(Extract begins)
220_C079
DID ENDORSEMENT COVER INTRASTATE COMMERCE?

Commercial Auto

Intrastate/Interstate Commerce

MCS-90 Endorsement

 

ER Transport Services, Inc. (ER), a Florida corporation, was registered with the Federal Motor Carrier Safety Administration as an interstate motor carrier. As such, it was required to maintain federally mandated liability insurance with an "MCS-90" endorsement. Accordingly, it had an insurance policy that included the MCS-90 endorsement, issued by Transportation Casualty Insurance Company (Transportation).

 

On February 23, 2004, ER employee Arturo Rosello was driving a tractor-trailer owned by ER Transport when he was involved in an accident. While en route from Virginia Beach, Virginia, to Suffolk, Virginia, Rosello collided with an automobile driven by Craig Heron. Heron and his wife were killed, and their daughter was seriously injured.

 

To ascertain its obligation under the policy, Transportation filed a motion asking the court for a finding that the policy did not provide coverage for the accident because it occurred during intrastate commerce, not interstate commerce. The court found that the MCS-90 endorsement applied only when an insured vehicle transported property in interstate commerce (from one state to another). Because Rosello was driving from one Virginia location to another Virginia location, he was driving in intrastate commerce, not interstate, commerce. As a result, the court found that the MCS-90 endorsement did not apply. The estates of Mr. and Mrs. Heron and the guardian for their daughter appealed.

 

On appeal, the Supreme Court of Virginia noted that the lower court concluded that the language of the endorsement should be interpreted in light of the federal statutes and regulations that mandated its use. Accordingly, the MCS-90 endorsement should apply only to interstate commerce because the Federal Motor Carrier Safety Act applied only to interstate commerce.
(Extract ends)
(Listed entries begins)
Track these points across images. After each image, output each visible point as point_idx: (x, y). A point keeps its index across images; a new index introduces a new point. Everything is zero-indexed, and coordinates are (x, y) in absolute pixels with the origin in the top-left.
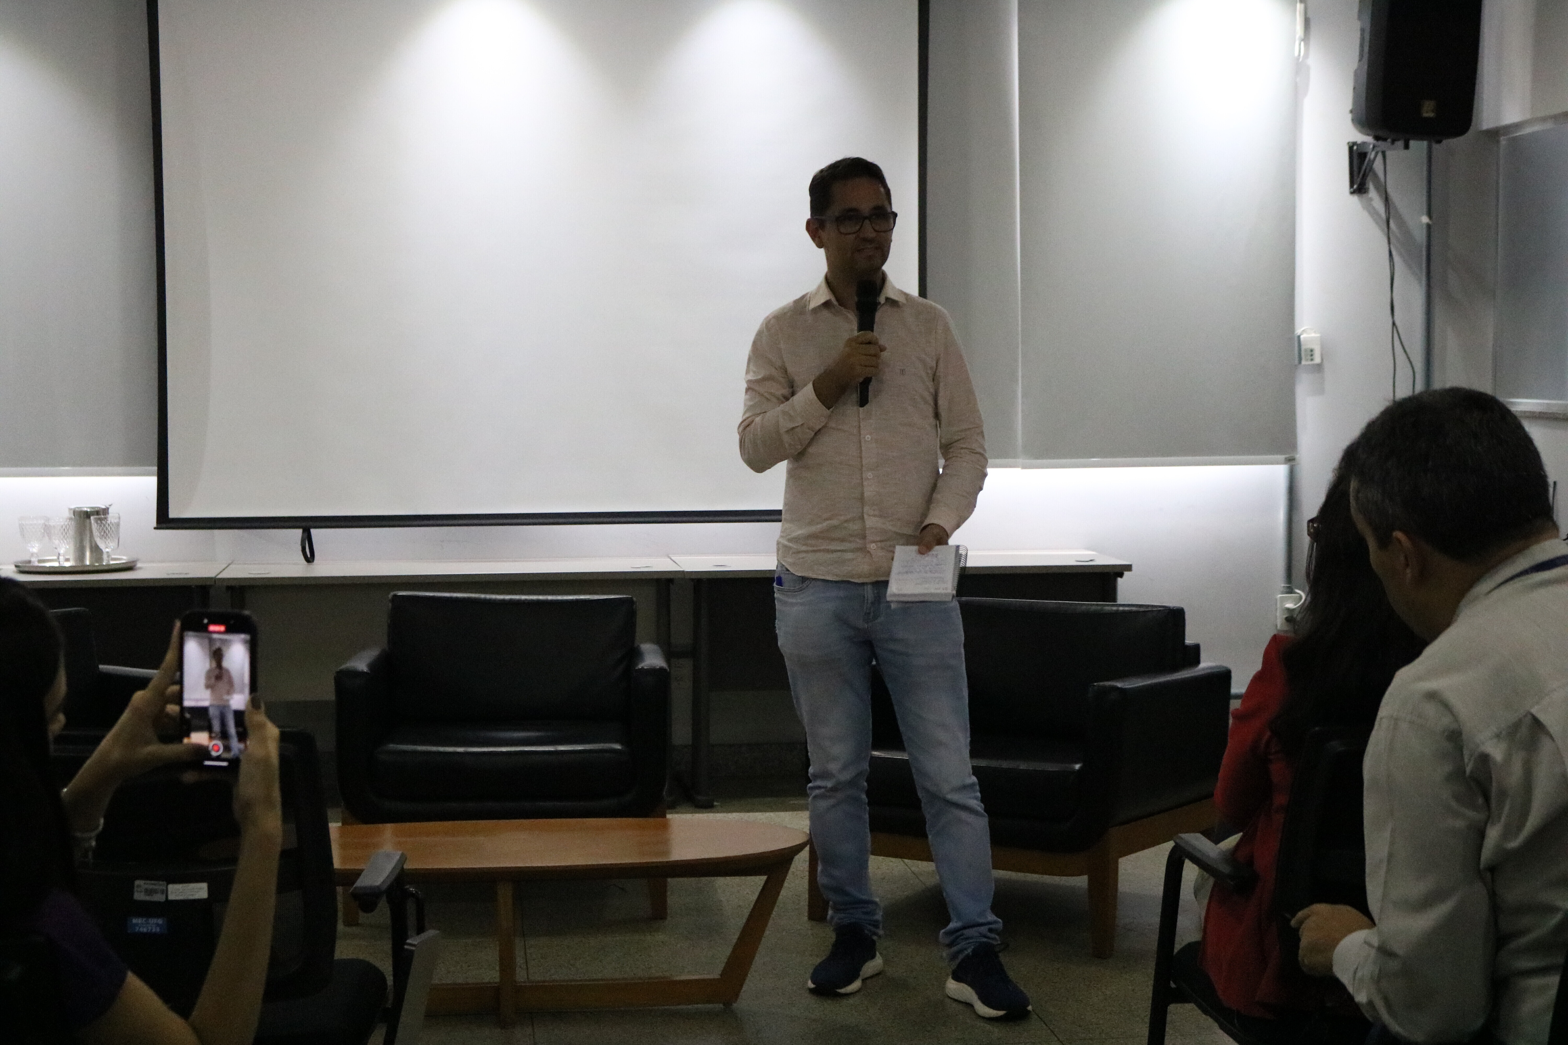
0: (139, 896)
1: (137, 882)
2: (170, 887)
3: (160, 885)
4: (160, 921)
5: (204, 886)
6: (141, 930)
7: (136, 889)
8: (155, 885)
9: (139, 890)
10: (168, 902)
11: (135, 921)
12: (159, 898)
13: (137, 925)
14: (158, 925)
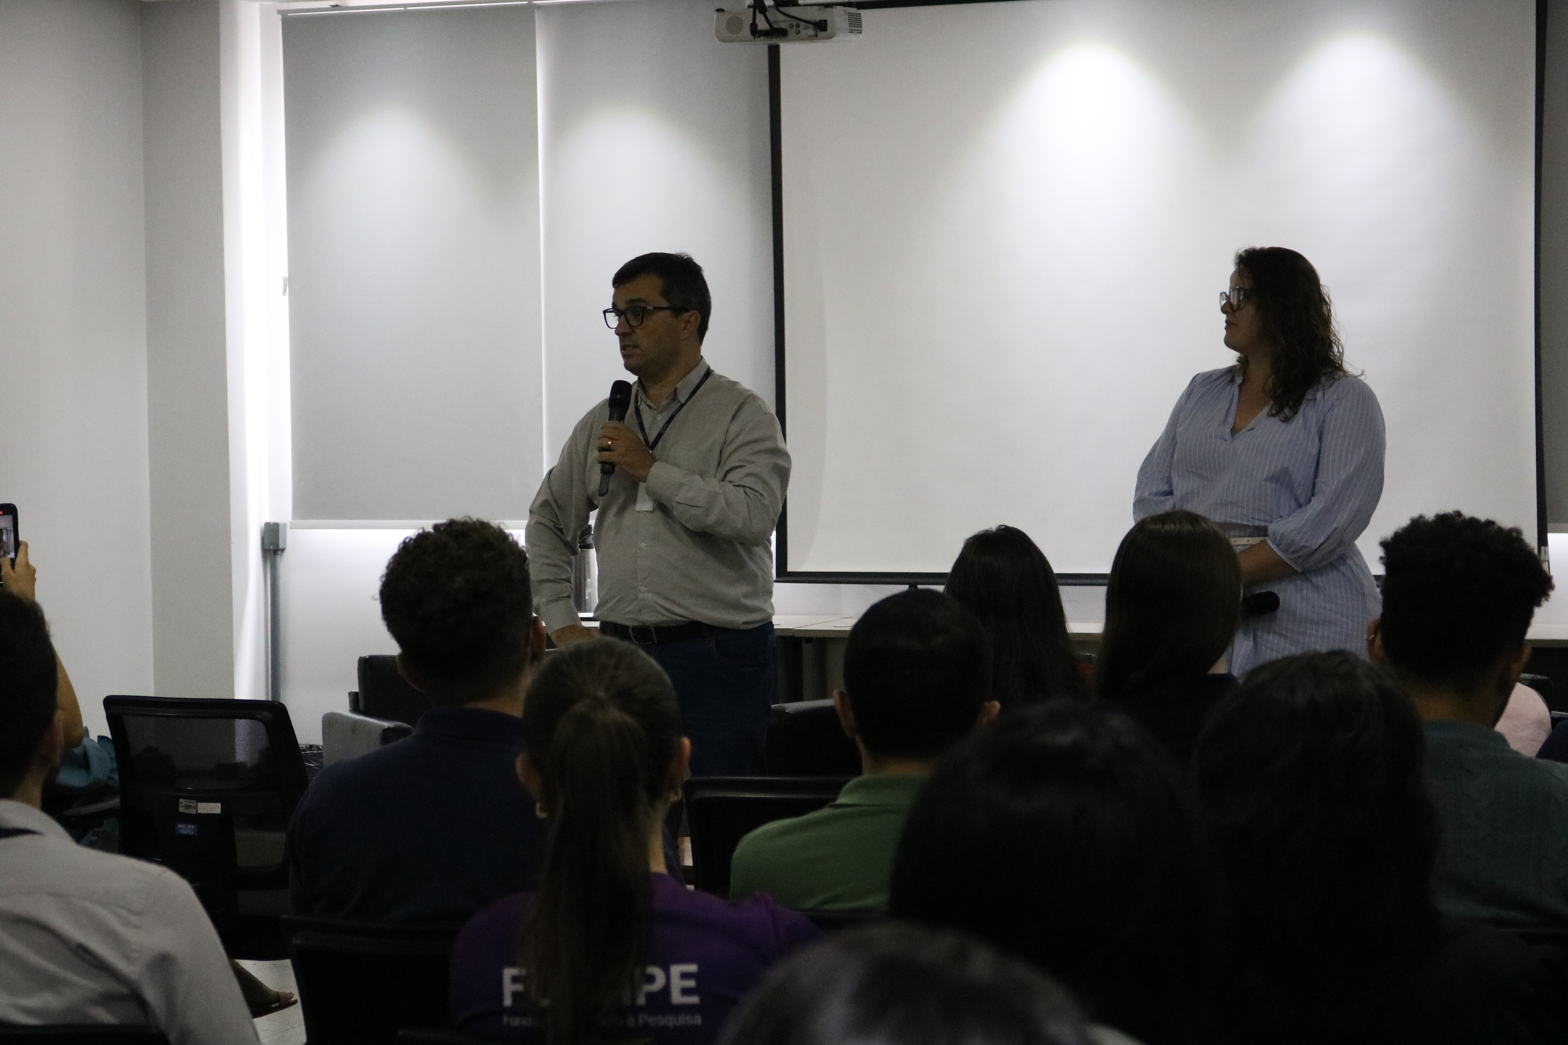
0: (182, 810)
1: (181, 800)
2: (199, 804)
3: (192, 803)
4: (193, 827)
5: (219, 805)
6: (183, 832)
7: (180, 805)
8: (190, 802)
9: (182, 805)
10: (198, 815)
11: (179, 826)
12: (193, 811)
13: (180, 828)
14: (192, 830)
(Listed entries ends)
* **What to work on**: Carry on the case summary about the MCS-90 endorsement and intrastate commerce from its last sentence. You won't need the data to do this.

* **Reply to the task**:
 

The Supreme Court of Virginia disagreed with the lower court's rationale. It chose instead to emphasize the plain language of the insurance policy. Pursuant to its language, and in consideration of the premium, the insurer agreed to pay "any final judgment recovered against the insured for public liability resulting from negligence in the operation, maintenance or use of motor vehicles subject to the financial responsibility requirements of Sections 29 and 30 of the Motor Carrier Act of 1980, regardless of whether or not each motor vehicle is specifically described in the policy and whether or not such negligence occurs on any route or in any territory authorized to be served by the insured or elsewhere." The policy language did not limit the coverage in terms of interstate or intrastate commerce. The court found that the language was clear and that the endorsement applied to the accident.

 

The judgment of the lower court was reversed, and the case remanded with directions to enter declaratory judgment consistent with the Supreme Court's decision.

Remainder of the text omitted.